= Cyclodiphosphazane =

Class of chemical compounds

Cyclodiphosphazanes are saturated four membered P_{2}N_{2} ring systems and one of the major classes of cyclic phosphazene compounds. Bis(chloro)cyclodiphosphazanes, (cis-[ClP(μ-NR)]_{2}) are important starting compounds for synthesizing a variety of cyclodiphosphazane derivatives by nucleophilic substitution reactions; are prepared by reaction of phosphorus trichloride (PCl_{3}) with a primary amine (RNH_{2}) or amine hydrochlorides (RNH_{3}Cl).

Organic substituents on nitrogen play an important role in formation of cyclic phosphazane compounds. The cyclic tetramers and trimer are formed with methyl and ethyl substituents on nitrogen, whereas formation of cyclic dimers (cis-[ClP(μ-NR)]_{2}) have been observed exclusively with more sterically demanding primary amines such as tert-butylamine and aniline.

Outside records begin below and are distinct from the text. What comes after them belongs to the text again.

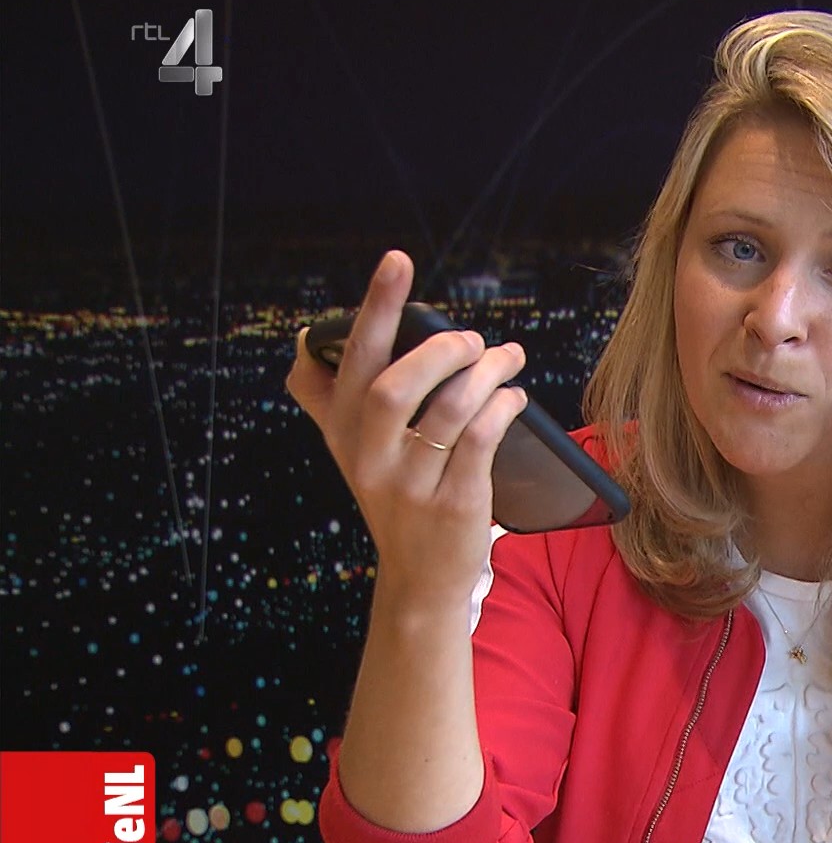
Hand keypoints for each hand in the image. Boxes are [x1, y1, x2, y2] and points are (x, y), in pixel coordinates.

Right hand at [285, 250, 528, 600]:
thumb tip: (305, 341)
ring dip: (485, 375)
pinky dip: (501, 409)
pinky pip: (479, 441)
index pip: (347, 361)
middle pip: (393, 386)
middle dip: (440, 349)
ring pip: (448, 411)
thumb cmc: (397, 499)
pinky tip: (514, 397)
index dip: (372, 308)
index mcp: (343, 433)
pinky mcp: (453, 505)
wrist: (420, 580)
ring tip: (508, 359)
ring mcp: (410, 486)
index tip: (397, 261)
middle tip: (473, 340)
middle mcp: (368, 458)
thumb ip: (330, 400)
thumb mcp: (355, 452)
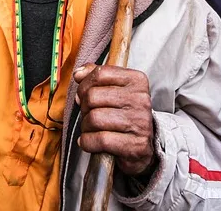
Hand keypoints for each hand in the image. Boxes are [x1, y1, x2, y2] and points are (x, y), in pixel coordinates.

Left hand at [74, 64, 155, 178]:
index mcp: (137, 80)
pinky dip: (88, 142)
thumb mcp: (115, 90)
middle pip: (93, 96)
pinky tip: (88, 141)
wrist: (142, 146)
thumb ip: (97, 77)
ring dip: (85, 126)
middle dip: (83, 108)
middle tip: (87, 115)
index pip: (101, 74)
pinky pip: (100, 139)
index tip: (83, 95)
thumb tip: (78, 74)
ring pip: (94, 119)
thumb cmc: (124, 115)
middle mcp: (141, 99)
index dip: (84, 85)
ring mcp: (140, 122)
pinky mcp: (136, 144)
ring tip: (89, 129)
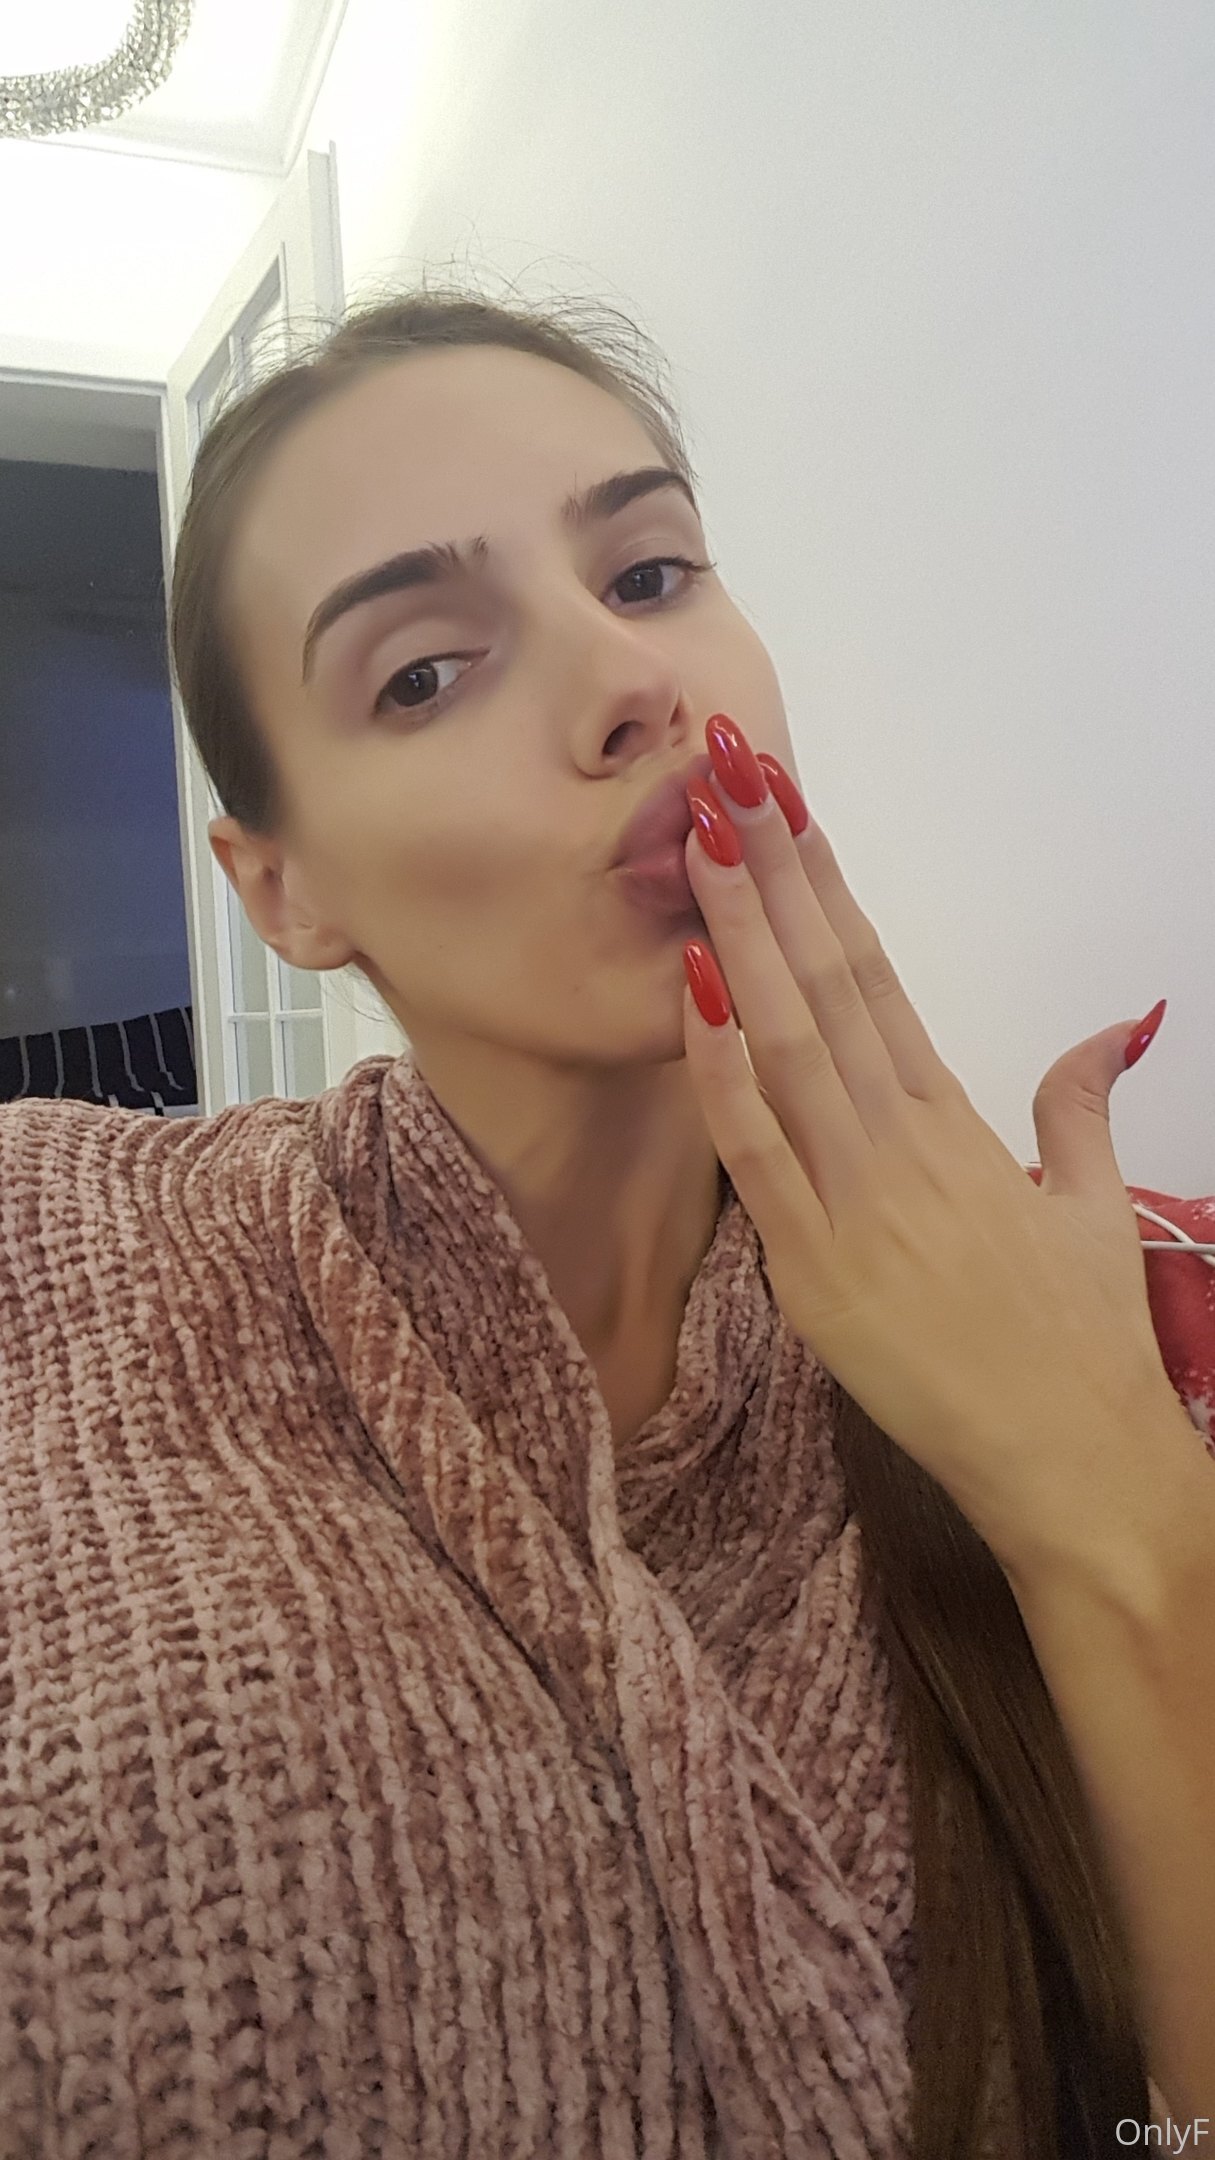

==Coordination Chemistry==
Cyclodiphosphazanes are excellent ligand systems for metallosupramolecular chemistry. The cis-oriented lone pair on phosphorus in cyclodiphosphazane are projected away from each other, so chelation to metal center is not possible. This bridging coordination of cyclodiphosphazane allows formation of metallomacrocycles containing four rhodium and gold centers and metallopolymers CuX, AgX.

Chiral cyclodiphosphazanes have found use as ligands in asymmetric catalysis. Gade et al. employed them in enantioselective transition-metal mediated catalysis, while Goldfuss et al. employed di-amino substituted chiral variants in hydrogen bonding catalysis.

Cyclodiphosphazanes have also been found to have a high ability to bind anions via hydrogen bonding - specifically halides - in both their monomeric and macrocyclic forms. They are competitive to or better than comparable bifurcated anion binding structural motifs such as (thio)urea and squaramide.